Aktuell könnten die frisch akademisierten, exzellenzimplementierten und digital unglaublich beschleunigten privaten Luxus-Lehranstalten, die  gerade hektisch versuchen, den früheren reformpädagogischen Schlendrian abzuschütteln, der „Generation Biedermeier“ immense Freude bereiten. Junge Menschen, die aus Angst vor dem beruflichen Absturz schon als altkluge Kompetenzhamster im Businessoutfit zur Welt kommen, erscheinen besonders empfänglich für die Karriere-Verheißungen einer neofeudalen Bildungsindustrie. 

Doch selbst das lemminghafte Fluchtverhalten angstgetriebener Frühkarrieristen, die in ihrer Panik gern die Titanic mit der Arche Noah verwechseln,  scheint kein zuverlässiger Garant mehr für beste Auslastung bei höchster Schülerqualität zu sein. So sehr man auch nach besserer Kundschaft fischt - Es scheinen sich immer die Gleichen um Aufnahme zu bewerben, die unter dem Vorzeichen der Akademisierung und Exzellenzimplementierung aber nun die Falschen sind. Pünktlich zu Beginn des Schuljahrs 2012/2013 meldet das Hamburger Abendblatt, dass die Schule Schloss Salem unter ihrem nach langer Stellenvakanz frisch inaugurierten neuen Leiter, Bernd Westermeier (vormals Landesschule Pforta), jetzt auf Qualität statt auf Quantität setze. [Anm.: Das war also bisher umgekehrt?
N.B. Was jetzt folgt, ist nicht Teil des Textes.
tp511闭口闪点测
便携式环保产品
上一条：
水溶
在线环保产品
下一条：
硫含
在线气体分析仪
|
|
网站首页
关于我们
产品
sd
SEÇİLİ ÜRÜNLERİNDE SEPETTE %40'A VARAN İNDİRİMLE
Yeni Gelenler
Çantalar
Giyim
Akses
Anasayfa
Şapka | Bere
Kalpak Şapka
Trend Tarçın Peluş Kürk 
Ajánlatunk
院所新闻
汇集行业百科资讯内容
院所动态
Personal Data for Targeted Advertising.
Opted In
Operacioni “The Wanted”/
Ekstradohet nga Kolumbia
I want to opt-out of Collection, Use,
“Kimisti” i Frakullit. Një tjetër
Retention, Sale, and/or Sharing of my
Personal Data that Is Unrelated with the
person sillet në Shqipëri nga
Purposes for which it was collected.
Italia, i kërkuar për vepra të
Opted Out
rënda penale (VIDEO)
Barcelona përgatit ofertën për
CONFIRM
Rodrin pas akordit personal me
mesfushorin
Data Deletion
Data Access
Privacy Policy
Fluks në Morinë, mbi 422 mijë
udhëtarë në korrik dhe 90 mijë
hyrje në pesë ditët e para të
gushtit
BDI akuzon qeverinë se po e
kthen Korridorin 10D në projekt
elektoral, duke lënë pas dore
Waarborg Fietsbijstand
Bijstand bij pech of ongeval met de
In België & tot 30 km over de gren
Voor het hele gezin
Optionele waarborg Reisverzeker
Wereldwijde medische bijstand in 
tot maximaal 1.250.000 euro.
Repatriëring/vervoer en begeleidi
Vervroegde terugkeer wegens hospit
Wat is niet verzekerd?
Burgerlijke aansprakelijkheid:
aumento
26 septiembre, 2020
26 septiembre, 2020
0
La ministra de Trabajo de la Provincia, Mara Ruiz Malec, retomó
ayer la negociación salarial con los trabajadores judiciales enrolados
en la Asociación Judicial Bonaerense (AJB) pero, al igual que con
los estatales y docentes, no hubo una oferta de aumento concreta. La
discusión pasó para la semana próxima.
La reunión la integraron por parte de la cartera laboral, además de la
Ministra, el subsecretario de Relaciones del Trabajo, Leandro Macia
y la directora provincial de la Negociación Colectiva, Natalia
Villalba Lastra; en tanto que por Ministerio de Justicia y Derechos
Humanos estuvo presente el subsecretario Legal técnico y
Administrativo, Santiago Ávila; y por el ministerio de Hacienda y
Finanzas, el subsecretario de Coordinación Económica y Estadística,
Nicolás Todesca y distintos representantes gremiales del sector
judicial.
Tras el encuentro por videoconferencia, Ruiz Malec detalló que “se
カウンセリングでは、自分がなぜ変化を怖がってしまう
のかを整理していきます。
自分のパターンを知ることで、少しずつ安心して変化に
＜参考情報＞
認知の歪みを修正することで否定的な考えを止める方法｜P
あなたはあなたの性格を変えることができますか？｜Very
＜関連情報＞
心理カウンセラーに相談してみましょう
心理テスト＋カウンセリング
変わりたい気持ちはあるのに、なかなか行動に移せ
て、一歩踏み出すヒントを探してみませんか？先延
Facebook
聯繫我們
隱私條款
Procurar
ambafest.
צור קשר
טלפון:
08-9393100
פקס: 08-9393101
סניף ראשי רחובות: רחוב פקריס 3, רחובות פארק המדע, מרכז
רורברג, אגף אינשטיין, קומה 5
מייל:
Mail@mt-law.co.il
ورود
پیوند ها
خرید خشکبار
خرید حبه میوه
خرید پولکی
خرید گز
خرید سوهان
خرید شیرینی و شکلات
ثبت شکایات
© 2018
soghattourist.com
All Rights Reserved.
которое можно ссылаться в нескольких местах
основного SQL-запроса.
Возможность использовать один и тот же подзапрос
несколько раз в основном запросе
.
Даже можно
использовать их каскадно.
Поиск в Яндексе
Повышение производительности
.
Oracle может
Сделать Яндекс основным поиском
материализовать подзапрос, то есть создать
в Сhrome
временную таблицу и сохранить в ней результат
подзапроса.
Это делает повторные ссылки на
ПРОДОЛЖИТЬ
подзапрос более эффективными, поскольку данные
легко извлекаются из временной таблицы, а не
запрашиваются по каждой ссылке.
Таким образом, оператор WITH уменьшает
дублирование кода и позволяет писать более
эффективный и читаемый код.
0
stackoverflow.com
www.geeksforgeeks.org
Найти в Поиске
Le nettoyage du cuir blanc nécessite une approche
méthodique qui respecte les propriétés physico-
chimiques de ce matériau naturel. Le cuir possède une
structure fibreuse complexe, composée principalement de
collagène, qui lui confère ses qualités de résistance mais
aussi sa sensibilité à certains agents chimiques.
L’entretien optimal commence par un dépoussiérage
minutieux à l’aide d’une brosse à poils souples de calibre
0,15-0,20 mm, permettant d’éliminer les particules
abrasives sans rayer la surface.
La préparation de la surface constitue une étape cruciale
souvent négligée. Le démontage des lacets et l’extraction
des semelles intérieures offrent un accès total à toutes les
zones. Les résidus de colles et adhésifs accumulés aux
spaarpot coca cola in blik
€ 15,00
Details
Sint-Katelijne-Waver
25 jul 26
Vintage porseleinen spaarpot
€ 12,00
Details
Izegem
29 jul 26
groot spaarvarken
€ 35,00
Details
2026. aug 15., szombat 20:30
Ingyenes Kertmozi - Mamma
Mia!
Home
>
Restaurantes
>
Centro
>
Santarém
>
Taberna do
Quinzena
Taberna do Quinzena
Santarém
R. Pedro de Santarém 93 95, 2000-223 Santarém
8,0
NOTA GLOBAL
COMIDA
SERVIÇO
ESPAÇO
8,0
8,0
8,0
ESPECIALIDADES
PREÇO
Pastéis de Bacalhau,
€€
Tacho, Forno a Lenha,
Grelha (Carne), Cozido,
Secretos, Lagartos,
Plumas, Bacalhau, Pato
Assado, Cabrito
Und das entsprechende Vorurteil demnach berechtigt?] Reiche Problemkinder wolle man nun nicht mehr aufnehmen. 30 Betten sind allerding zu Schuljahresbeginn leer geblieben. Mal sehen, wie lange die guten Vorsätze halten, wenn auch die neuesten Werbe-Gimmiks versagen und die Nachfrage weiter schwindet.